$2 billion pulled from Brinson
The California Public Employees' Retirement System has terminated $2 billion in accounts with Brinson Partners because of performance reasons.
At a March 15 closed door meeting, the $166 billion fund terminated Brinson as manager of a $1.1 billion U.S. equity portfolio and a $960 million global asset allocation mandate. Foreign assets are being transferred to the SSgA International Equity Index fund, while domestic assets are being shifted to internally managed completion and inflation-indexed bond funds.
Separately, the CalPERS staff has picked a shortlist of six managers to run one or more U.S. equity portfolios totaling $1.8 billion from contracts expiring or terminating with Brinson, ValueQuest and Valenzuela. The six managers are: Fidelity; J.P. Morgan; Osprey; Pacific Financial Research; Pzena; and Sanford C. Bernstein.
ISS backs IBM employees
Institutional Shareholder Services, a proxy voting advisory service for institutional investors, is backing a shareholder resolution at the IBM annual meeting April 25 that would restore pension and retirement medical coverage for workers whose benefits were slashed by IBM last year. Analysts say the ISS recommendation could affect as much as 30% of the voting stock.
BGI tops in Europe
Demand from European pension funds for specialist U.S. and European equity mandates soared during 1998 and 1999, according to William M. Mercer.
A survey of 185 money managers operating in Europe showed the number of specialist U.S. equity mandates won by them jump to 161 for the year through June 1999 compared with 81 the previous year. Specialist European equity mandates rose 57% in the same period. Meanwhile the number of domestic bond mandates fell 26%, to 506.
Of the managers surveyed, Barclays Global Investors was ranked first according to the size of its European pension assets, with $106.9 billion.
The use of index funds increased markedly in the United Kingdom to 25% of pension assets managed by the respondents. But index funds' penetration in continental Europe as a whole was much smaller -- between 2% and 4% of pension assets. The total pension fund market in Europe is estimated at $3.7 trillion.
FIAT hires 2 managers
FIAT Capi e Quadri hired Romagest, the asset management arm of Banca di Roma, and Morgan Stanley Dean Witter to manage its 45 billion lire ($22 million) pension fund, said Lorenzo Barolo, vice president. Each manager will run 50% of the total, and each portfolio will be split 30% short-term domestic and international bonds, and 70% in a global balanced strategy. A minimum 45% of the balanced portfolios will be in long-term bonds, with the remainder in equities.
"No tobacco" bond holdings
The $3 billion Contra Costa County Employees' Retirement Association adopted tobacco-free restrictions for a $400 million core domestic fixed-income portfolio managed by Scudder Kemper, said Patricia Wiegert, retirement administrator.

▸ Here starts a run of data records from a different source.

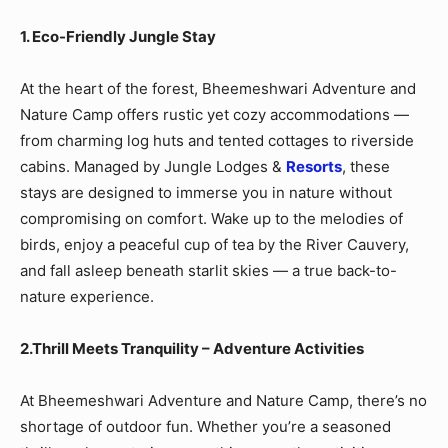
1. Eco-Friendly Jungle Stay
At the heart of the forest, Bheemeshwari Adventure and
Nature Camp offers rustic yet cozy accommodations —
from charming log huts and tented cottages to riverside
cabins. Managed by Jungle Lodges &
Resorts
, these
stays are designed to immerse you in nature without
compromising on comfort. Wake up to the melodies of
birds, enjoy a peaceful cup of tea by the River Cauvery,
and fall asleep beneath starlit skies — a true back-to-
nature experience.
2.Thrill Meets Tranquility – Adventure Activities
At Bheemeshwari Adventure and Nature Camp, there’s no
shortage of outdoor fun. Whether you’re a seasoned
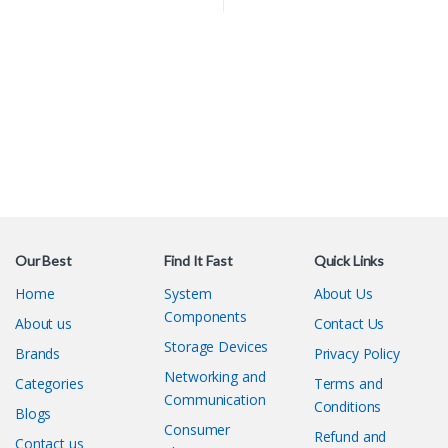
Our Best
Find It Fast
Quick Links
Home
System
About Us
Components
About us
Contact Us
Storage Devices
Brands
Privacy Policy
Networking and
Categories
Terms and
Communication
Conditions
Blogs
Consumer
Refund and
Contact us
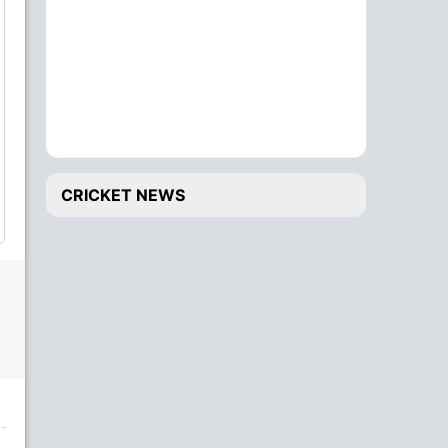
CRICKET NEWS
20 OV
E. Otieno
to
A. Sheikh
8
4
4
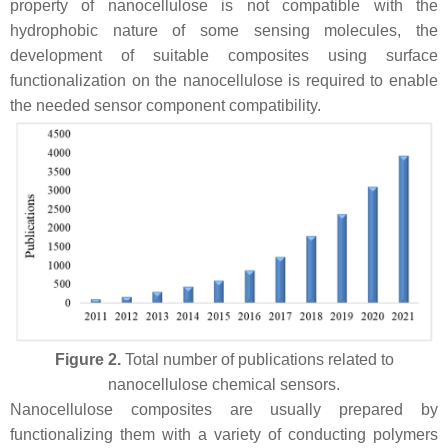
property of nanocellulose is not compatible with the
hydrophobic nature of some sensing molecules, the
development of suitable composites using surface
functionalization on the nanocellulose is required to enable
the needed sensor component compatibility.
Figure 2.
Total number of publications related to
nanocellulose chemical sensors.
Nanocellulose composites are usually prepared by
functionalizing them with a variety of conducting polymers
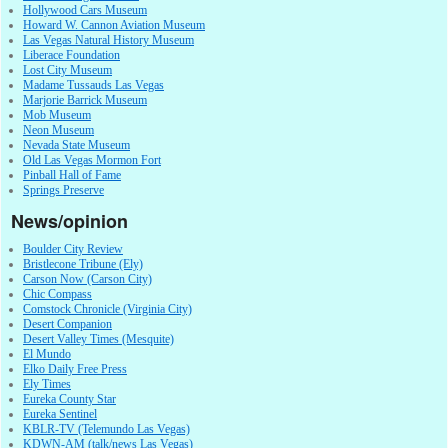
Hollywood Cars Museum
Howard W. Cannon Aviation Museum
Las Vegas Natural History Museum
Liberace Foundation
Lost City Museum
Madame Tussauds Las Vegas
Marjorie Barrick Museum
Mob Museum
Neon Museum
Nevada State Museum
Old Las Vegas Mormon Fort
Pinball Hall of Fame
Springs Preserve
News/opinion
Boulder City Review
Bristlecone Tribune (Ely)
Carson Now (Carson City)
Chic Compass
Comstock Chronicle (Virginia City)
Desert Companion
Desert Valley Times (Mesquite)
El Mundo
Elko Daily Free Press
Ely Times
Eureka County Star
Eureka Sentinel
KBLR-TV (Telemundo Las Vegas)
KDWN-AM (talk/news Las Vegas)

The portfolio has no tobacco-related holdings, and Scudder Kemper said the policy would not change how the portfolio is managed or the fees charged, Ms. Wiegert said.

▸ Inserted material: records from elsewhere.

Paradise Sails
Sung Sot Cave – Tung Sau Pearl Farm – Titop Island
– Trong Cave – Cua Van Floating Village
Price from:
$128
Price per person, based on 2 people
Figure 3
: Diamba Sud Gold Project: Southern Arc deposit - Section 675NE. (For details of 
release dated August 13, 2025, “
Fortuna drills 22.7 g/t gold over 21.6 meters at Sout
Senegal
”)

The board will ask Barclays Global Investors whether it's possible to run its $480 million in pooled indexed U.S. bonds, which track the Lehman Brothers Aggregate Bond index, on a tobacco-free basis.
Illinois Teachers taps 2
The $22 billion Teachers' Retirement System of the State of Illinois completed another phase its restructuring by hiring two large-cap value equity managers. Dodge & Cox and GE Investment Management each received mandates of 10% of U.S. equity assets, or about $700 million, said Keith Bozarth, executive director. Strategic Investment Solutions assisted.
Retirement plans to merge
Pending regulatory approval, New Century Energies will merge with Northern States Power and the companies' retirement plans will be combined. New Century's $1.3 billion master trust has a cash balance plan and two traditional defined benefit plans. Northern States has a $2.3 billion defined benefit plan.
Searching for 2 execs
The $4.6 billion Employees' Retirement System of Rhode Island appointed a five-member search committee to find replacements for Director Joann Flaminio and Assistant Director James Reilly; both will step down June 30. Ms. Flaminio resigned to pursue other endeavors; Mr. Reilly is retiring. The committee will draft RFPs at its April 19 meeting.
Distribution manager chosen
Memorial Sloan-Kettering Cancer Center, with $2 billion in assets, hired Warburg-Pincus as distribution manager, said CFO Michael Gutnick.
Warburg will determine the best time for selling the shares of stock that venture cap and private equity firms have been giving the endowment fund as distributions.
Memorial also committed $10 million to Thomas Lee Fund V. Funding will come from its $300 million private equity program.
Donovan quits CBOT posts
Thomas R. Donovan announced his resignation as president and CEO of the Chicago Board of Trade, positions he held since 1982. He will retain the title of president emeritus. No reason was given for his resignation and Katherine Spring, a spokeswoman for the exchange, said she could not comment.